Dio un paso hacia un afloramiento irregular, gris y semicircular que sobresalía de la cumbre como una tiara gigante. Estiró el brazo hacia el saliente de roca y cogió un trozo suelto de cuarcita. Una herramienta de piedra, pensó, lo que hubiera utilizado un hombre de las cuevas prehistórico. Se volvió hacia Monique.

—Muy bien, estoy preparado.

Ella se acercó a él y sin decir una sola palabra colocó la memoria USB sobre el saliente, que era prácticamente plano. Tenía la cara tensa, casi rígida. Apretaba los labios con tanta firmeza que a David le dio la impresión de que intentaba no gritar. Debía de ser insoportable sacrificar aquello que se había pasado buscando toda la vida. Y sin embargo era su decisión. Si Einstein hubiera podido ver el futuro y comprobar el espantoso inicio del siglo XXI, hubiera hecho lo mismo.

David levantó la pesada roca. Mientras la sostenía sobre la memoria USB, volvió a mirar las deslumbrantes montañas verdes que los rodeaban, plegadas y replegadas en una miríada de formas, como arrugas espacio-temporales. Luego dejó caer el brazo y golpeó el cilindro plateado con la roca tan fuerte como pudo.

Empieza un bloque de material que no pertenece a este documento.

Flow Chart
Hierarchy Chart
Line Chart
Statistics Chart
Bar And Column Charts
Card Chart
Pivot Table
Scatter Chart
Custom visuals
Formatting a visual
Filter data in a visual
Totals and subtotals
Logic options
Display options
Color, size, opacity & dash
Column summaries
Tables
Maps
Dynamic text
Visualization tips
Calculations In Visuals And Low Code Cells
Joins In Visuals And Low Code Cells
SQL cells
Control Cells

La carcasa de plástico se hizo añicos y la placa de circuitos que había dentro se rompió en una docena de pedazos. El segundo golpe de David alcanzó directamente el chip de memoria y el silicio se desintegró en cientos de fragmentos negros, cada uno de los cuales era más pequeño que la punta de un lápiz. Lo siguió golpeando hasta que el chip quedó reducido a polvo y los pins, circuitos e interruptores que lo rodeaban no fueron más que una maraña de piezas metálicas. Luego recogió los restos con la palma de la mano y los tiró por la ladera oriental de Haw Knob. El fuerte viento esparció el polvo y las piezas por el bosque de pinos.

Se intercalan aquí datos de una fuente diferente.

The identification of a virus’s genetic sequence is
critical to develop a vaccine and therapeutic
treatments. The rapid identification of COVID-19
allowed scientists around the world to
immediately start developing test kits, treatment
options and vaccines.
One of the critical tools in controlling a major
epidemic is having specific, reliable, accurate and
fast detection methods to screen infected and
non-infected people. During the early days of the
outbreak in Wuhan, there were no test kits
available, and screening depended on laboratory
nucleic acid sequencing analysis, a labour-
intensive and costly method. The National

Monique forzó una sonrisa.

—Bueno, ya está. De vuelta a la pizarra.

David tiró la roca por la ladera y luego cogió de la mano a Monique. De repente le sobrevino una extraña mezcla de emociones, una combinación de tristeza, simpatía, gratitud y alivio. Quería agradecerle todo lo que había hecho por él, que hubiera viajado más de mil kilómetros a su lado, que le hubiera salvado el culo cientos de veces. Pero en vez de pronunciar las palabras, se llevó impulsivamente su mano hacia los labios y besó su morena piel entre los nudillos. Ella lo miró extrañada, sorprendida pero no contrariada. Luego vio algo por encima del hombro de David y se le volvió a tensar la cara. Él se dio la vuelta y vio el convoy de todoterrenos que se acercaba serpenteando por la carretera desde el sudeste.